* _原文抜粋_:

別格である伊勢神宮を除けば、ずっと日本最高の社格を維持してきたという感じか(2023春参詣)。
祭神は、社名のとおり「別雷大神」。
学生社の『上賀茂神社』(建内光儀/2003年)によると、茨城県東海村に日本ではじめて運用された原子力発電所の守護神は、「別雷大神」なんだそうだ。
もともと関東では鎌倉時代から「雷除け」としての雷神信仰が広まっていたが、いつしかそれは電気産業の守り神に変わっていたのだとか。
こっちの楼門は、別雷大神の母「玉依姫(たまよりひめ)命」と祖父「賀茂建角身(たけつのみ)命」を祀る、京都市左京区の「賀茂御祖(みおや)神社」(下鴨神社)のもの。
「山城国風土記」の「逸文」によると、ワケイカヅチの祖父・タケツノミは神武天皇の先導役として日向に降臨し、はじめは大倭の「葛木山」の峯に、つづいて北上して山代の「岡田の賀茂」に移り、さらに鴨川を遡上して現在の場所に鎮座したのだという。
葛城の鴨氏の北上
この大和「葛木」から南山城「岡田」、山城「賀茂」へのタケツノミの移動は、5世紀半ば、大豪族の葛城氏が滅亡したあと、それまで葛木に居住していた「鴨氏」が実際に移住を重ねたルートそのものだと考えられているらしい。
歴史学者の平林章仁さんによれば、5世紀前半の鴨氏は葛城氏の下で「水運・海運業の維持、経営の実務に従事」していて、「金属加工に不可欠な良質の木炭生産」なども担っていたんだそうだ。
ところが鴨氏の盟主である大豪族・葛城氏は、安康天皇3年(長浜浩明さんの計算で457年ごろ)、即位前の雄略天皇に攻められて、当主の「円(つぶら)大臣」が焼き殺されてしまう。
するとその事件を境にして、葛城氏の拠点集落である「南郷遺跡群」には大きな変化が起こったことが確認できるのだとか。
(葛城氏の居館・復原模型 『大和の考古学』より)
「橿原考古学研究所附属博物館」の公式サイトによれば、5世紀中葉までの南郷遺跡群は「韓半島系渡来人が推進する鉄器生産を核とした手工業生産を経済基盤」としていたという。

* _指示_: 上の賀茂社と鴨氏の北上についての文章を、最後の文の次から書き継いでください。

* _抽出項目_:
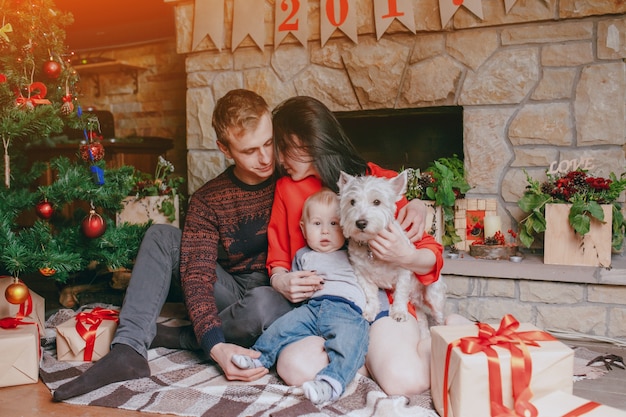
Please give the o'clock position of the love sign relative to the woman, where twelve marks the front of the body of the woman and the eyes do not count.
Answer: The love sign is roughly at 8 o'clock from the woman.

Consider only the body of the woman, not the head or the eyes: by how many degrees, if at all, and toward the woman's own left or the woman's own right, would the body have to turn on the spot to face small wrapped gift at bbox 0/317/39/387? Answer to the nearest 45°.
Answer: approximately 90° to the woman's own right

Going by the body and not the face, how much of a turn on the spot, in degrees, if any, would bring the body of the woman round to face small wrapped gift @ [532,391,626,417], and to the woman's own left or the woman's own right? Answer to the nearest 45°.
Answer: approximately 45° to the woman's own left

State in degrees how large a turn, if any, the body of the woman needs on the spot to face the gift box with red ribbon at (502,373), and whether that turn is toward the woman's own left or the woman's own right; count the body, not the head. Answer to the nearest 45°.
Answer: approximately 45° to the woman's own left

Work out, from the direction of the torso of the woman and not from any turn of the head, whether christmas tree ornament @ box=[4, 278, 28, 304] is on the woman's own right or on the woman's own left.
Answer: on the woman's own right

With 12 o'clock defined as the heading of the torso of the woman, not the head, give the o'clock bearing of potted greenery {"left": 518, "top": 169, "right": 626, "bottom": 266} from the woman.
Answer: The potted greenery is roughly at 8 o'clock from the woman.

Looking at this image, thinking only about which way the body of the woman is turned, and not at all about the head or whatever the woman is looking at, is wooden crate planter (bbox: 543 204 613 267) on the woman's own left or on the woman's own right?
on the woman's own left

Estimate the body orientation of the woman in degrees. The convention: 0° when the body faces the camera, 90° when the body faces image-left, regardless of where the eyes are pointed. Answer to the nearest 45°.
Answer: approximately 0°

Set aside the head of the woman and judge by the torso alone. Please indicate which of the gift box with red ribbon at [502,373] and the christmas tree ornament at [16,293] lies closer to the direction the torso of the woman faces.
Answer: the gift box with red ribbon

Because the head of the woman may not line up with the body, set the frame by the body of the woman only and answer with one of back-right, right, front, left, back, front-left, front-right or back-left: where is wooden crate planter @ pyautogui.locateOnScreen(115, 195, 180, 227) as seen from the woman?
back-right

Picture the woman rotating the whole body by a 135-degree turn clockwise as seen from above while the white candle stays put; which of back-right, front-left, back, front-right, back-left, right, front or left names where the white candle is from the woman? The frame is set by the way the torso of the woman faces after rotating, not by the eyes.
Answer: right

* _出力結果_:
ところが葛城氏が滅亡した5世紀後半は「大壁建物が各所に樹立されて、技術者系ではなく知識人系渡来人が主導する集落へと大きく変貌した」んだそうだ。
じゃあ葛城氏の繁栄と権勢を支えた「技術者系」の渡来人たちはどこへ行ってしまったのか。
彼らは鴨氏とともに葛城を離れて、北を目指した。
それがのちに「秦(はた)氏」といわれるようになる、渡来系集団だったそうだ。
秦氏の登場
日本書紀によると応神天皇の14年(396年ごろ)、百済の「弓月君」が帰化してきたが、その人夫(たみ)は新羅の妨害で加羅国に留め置かれていた。
天皇は「葛城襲津彦」を派遣するが、三年経っても帰還しないので、あらためて平群宿禰らを派兵して、襲津彦と弓月の民を奪還したという。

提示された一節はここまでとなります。